As we sit and watch the Bahamas National Debt Clock at Nassau Institute click away - now over $6.1 Billion, Mr. Franklyn Willson suggests that public policy should be used to discipline the consumer credit market. i.e. Government force.
He makes a good point that the continual and excessive build up of personal (consumer) debt, without limits, is not good for the consumer. However, when they cannot pay, the irresponsible lending institution will lose out. Unless the government suggests they need to bail them out with tax dollars, which is even more irresponsible.
But why would we think the Government would be responsible with taxpayer money, they’ve already bailed Bank of The Bahamas out at least once that we know of.
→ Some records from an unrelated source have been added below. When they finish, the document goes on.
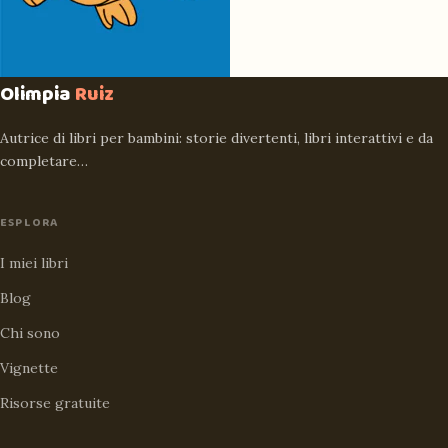
Olimpia
Ruiz
Autrice di libri per bambini: storie divertenti, libri interattivi e da
completare…
ESPLORA
I miei libri
Blog
Chi sono
Vignette
Risorse gratuite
To suggest that government should be called upon to set borrowing limits for the private sector is odd. They are setting a most irresponsible example, not only with spending and borrowing beyond their ability to repay - to use Mr. Wilson's words, they’re “maxed out” - but with bailouts of its financial institution that was guilty of the bad credit practices he complains of.
We must never forget that governments operate using coercive force. To suggest they "nudge" better borrowing habits is an oxymoron. With public policy comes fines and jail terms.
Let the irresponsible lending institutions fail Mr. Wilson. The market will find its level. The politicians should keep their collective noses out of private lending practices. They should instead be concerned about the albatross they’ve created for Bahamian taxpayers.